What is being asked => All records below should be repeated exactly, with the pictures left out.

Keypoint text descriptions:
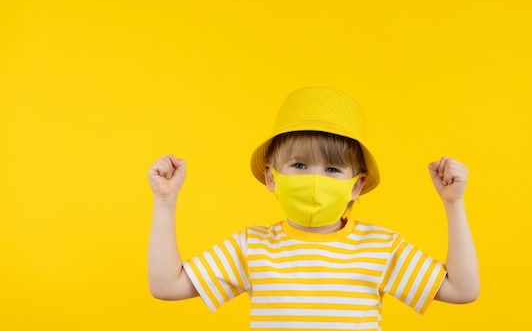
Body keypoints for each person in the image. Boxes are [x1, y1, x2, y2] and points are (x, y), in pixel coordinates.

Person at [147, 86, 479, 330]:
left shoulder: (380, 247)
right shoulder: (252, 247)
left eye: (333, 169)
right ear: (271, 177)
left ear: (357, 185)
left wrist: (454, 204)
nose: (315, 180)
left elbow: (462, 290)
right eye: (300, 165)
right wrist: (165, 202)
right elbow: (166, 286)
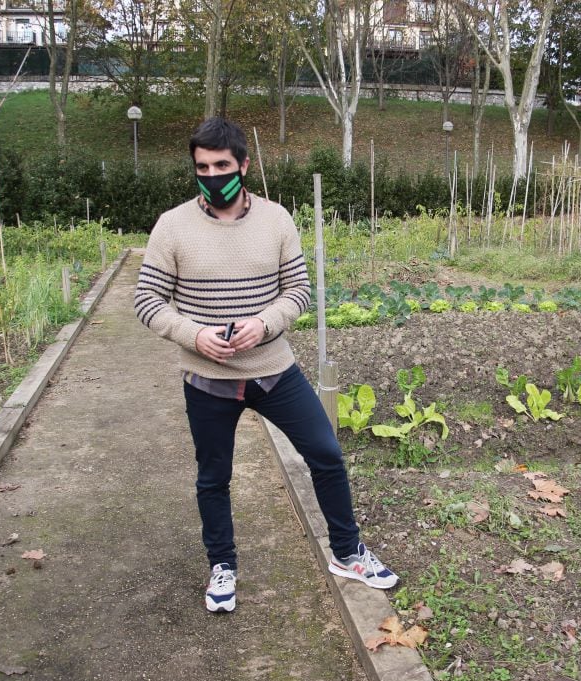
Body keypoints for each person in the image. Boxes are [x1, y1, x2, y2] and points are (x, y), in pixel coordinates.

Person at [134, 117, 397, 613]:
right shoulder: (172, 226)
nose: (212, 175)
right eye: (202, 167)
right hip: (207, 379)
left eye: (222, 165)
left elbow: (297, 291)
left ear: (244, 166)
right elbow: (147, 300)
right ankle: (223, 564)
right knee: (214, 476)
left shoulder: (277, 220)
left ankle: (347, 552)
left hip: (275, 370)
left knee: (325, 454)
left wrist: (265, 324)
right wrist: (195, 335)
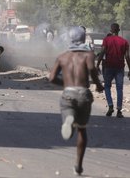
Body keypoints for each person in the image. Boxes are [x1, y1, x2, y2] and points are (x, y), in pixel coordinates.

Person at [49, 26, 104, 175]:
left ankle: (68, 118)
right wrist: (99, 86)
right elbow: (92, 70)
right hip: (83, 94)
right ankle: (78, 166)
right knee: (82, 129)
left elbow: (52, 78)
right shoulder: (88, 55)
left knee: (68, 113)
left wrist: (66, 85)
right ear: (83, 38)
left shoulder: (62, 57)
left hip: (68, 94)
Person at [96, 23, 130, 118]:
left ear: (111, 30)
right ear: (119, 30)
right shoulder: (124, 42)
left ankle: (110, 105)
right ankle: (119, 110)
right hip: (119, 67)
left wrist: (97, 64)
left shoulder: (106, 40)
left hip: (109, 67)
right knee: (119, 88)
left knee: (107, 86)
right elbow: (127, 56)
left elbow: (102, 52)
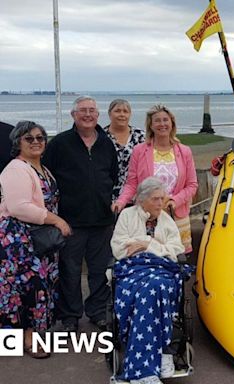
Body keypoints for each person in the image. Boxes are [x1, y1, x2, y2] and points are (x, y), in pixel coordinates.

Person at [43, 96, 118, 332]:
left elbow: (113, 176)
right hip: (69, 220)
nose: (88, 115)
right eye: (83, 110)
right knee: (70, 270)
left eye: (92, 111)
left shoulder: (107, 143)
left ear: (98, 115)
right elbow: (47, 176)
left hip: (102, 220)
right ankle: (70, 316)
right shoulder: (60, 143)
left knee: (99, 271)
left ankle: (97, 311)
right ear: (73, 115)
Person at [0, 121, 71, 358]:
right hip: (19, 240)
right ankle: (28, 338)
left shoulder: (41, 168)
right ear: (18, 142)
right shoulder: (16, 168)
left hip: (39, 239)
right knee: (28, 289)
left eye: (40, 137)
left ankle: (35, 332)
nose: (36, 142)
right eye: (29, 138)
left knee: (43, 287)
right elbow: (19, 207)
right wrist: (57, 221)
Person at [111, 177, 191, 384]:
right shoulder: (127, 216)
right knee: (151, 288)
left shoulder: (166, 220)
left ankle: (147, 365)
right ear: (142, 200)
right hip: (133, 270)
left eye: (162, 199)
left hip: (161, 270)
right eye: (155, 199)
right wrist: (154, 246)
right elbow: (119, 247)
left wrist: (146, 243)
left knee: (155, 286)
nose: (160, 203)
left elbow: (176, 250)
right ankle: (160, 354)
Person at [113, 104, 198, 254]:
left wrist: (175, 200)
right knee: (145, 253)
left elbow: (192, 185)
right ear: (151, 125)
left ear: (172, 123)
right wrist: (120, 202)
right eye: (157, 121)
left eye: (165, 120)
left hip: (175, 213)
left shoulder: (184, 151)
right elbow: (132, 183)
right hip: (147, 215)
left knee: (175, 256)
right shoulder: (140, 151)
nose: (162, 124)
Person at [104, 99, 145, 201]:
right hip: (108, 195)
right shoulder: (101, 137)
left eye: (125, 111)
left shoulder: (141, 136)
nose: (122, 114)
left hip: (137, 195)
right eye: (117, 111)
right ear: (110, 114)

The answer =>
Body keypoints for each person in the image. Boxes are [x1, y1, x2, y2] and points are (x, y), in pixel coordinates.

Person at [147, 86, 479, 330]:
left shoulder: (380, 247)
right shoulder: (252, 247)
left eye: (333, 169)
right ear: (271, 177)
left ear: (357, 185)
left wrist: (454, 204)
nose: (315, 180)
left elbow: (462, 290)
right eye: (300, 165)
right wrist: (165, 202)
right elbow: (166, 286)
Body keypoints for each person in the image. Boxes are [x1, y1, x2, y2] and points are (x, y), in pixel coordinates.

Person at [134, 117, 397, 613]:
right shoulder: (172, 226)
nose: (212, 175)
right eye: (202, 167)
right hip: (207, 379)
left eye: (222, 165)
left elbow: (297, 291)
left ear: (244, 166)
right elbow: (147, 300)
right ankle: (223, 564)
right knee: (214, 476)
left shoulder: (277, 220)
left ankle: (347, 552)
left hip: (275, 370)
left knee: (325, 454)
left wrist: (265, 324)
right wrist: (195, 335)
Body keypoints for each person in the image. Boxes are [x1, y1, x2, y2] and points are (x, y), in pixel coordinates.

Person at [49, 26, 104, 175]:
left ankle: (68, 118)
right wrist: (99, 86)
right elbow: (92, 70)
right hip: (83, 94)
right ankle: (78, 166)
right knee: (82, 129)
left elbow: (52, 78)
right shoulder: (88, 55)
left knee: (68, 113)
left wrist: (66, 85)
right ear: (83, 38)
left shoulder: (62, 57)
left hip: (68, 94)
Person at [96, 23, 130, 118]:
left ear: (111, 30)
right ear: (119, 30)
right shoulder: (124, 42)
left ankle: (110, 105)
right ankle: (119, 110)
right hip: (119, 67)
left wrist: (97, 64)
left shoulder: (106, 40)
left hip: (109, 67)
right knee: (119, 88)
left knee: (107, 86)
right elbow: (127, 56)
left elbow: (102, 52)
Body keypoints for each person in the image. Boxes are [x1, y1, x2, y2] and points are (x, y), in pixel coordinates.

Person at [43, 96, 118, 332]:
left elbow: (113, 176)
right hip: (69, 220)
nose: (88, 115)
right eye: (83, 110)
right knee: (70, 270)
left eye: (92, 111)
left shoulder: (107, 143)
left ear: (98, 115)
right elbow: (47, 176)
left hip: (102, 220)
right ankle: (70, 316)
right shoulder: (60, 143)
left knee: (99, 271)
left ankle: (97, 311)
right ear: (73, 115)
Person at [0, 121, 71, 358]:
right hip: (19, 240)
right ankle: (28, 338)
left shoulder: (41, 168)
right ear: (18, 142)
right shoulder: (16, 168)
left hip: (39, 239)
right knee: (28, 289)
left eye: (40, 137)
left ankle: (35, 332)
nose: (36, 142)
right eye: (29, 138)
left knee: (43, 287)
right elbow: (19, 207)
right wrist: (57, 221)
Person at [111, 177, 191, 384]:
right shoulder: (127, 216)
right knee: (151, 288)
left shoulder: (166, 220)
left ankle: (147, 365)
right ear: (142, 200)
right hip: (133, 270)
left eye: (162, 199)
left hip: (161, 270)
right eye: (155, 199)
right wrist: (154, 246)
right elbow: (119, 247)
left wrist: (146, 243)
left knee: (155, 286)
nose: (160, 203)
left elbow: (176, 250)
right ankle: (160, 354)
Person at [113, 104, 198, 254]:
left wrist: (175, 200)
right knee: (145, 253)
left elbow: (192, 185)
right ear: (151, 125)
left ear: (172, 123)
right wrist: (120, 202)
right eye: (157, 121)
left eye: (165, 120)
left hip: (175, 213)
left shoulder: (184, 151)
right elbow: (132, 183)
right hip: (147, 215)
left knee: (175, 256)
right shoulder: (140, 151)
nose: (162, 124)
Person at [104, 99, 145, 201]:
right hip: (108, 195)
right shoulder: (101, 137)
left eye: (125, 111)
left shoulder: (141, 136)
nose: (122, 114)
left hip: (137, 195)
right eye: (117, 111)
right ear: (110, 114)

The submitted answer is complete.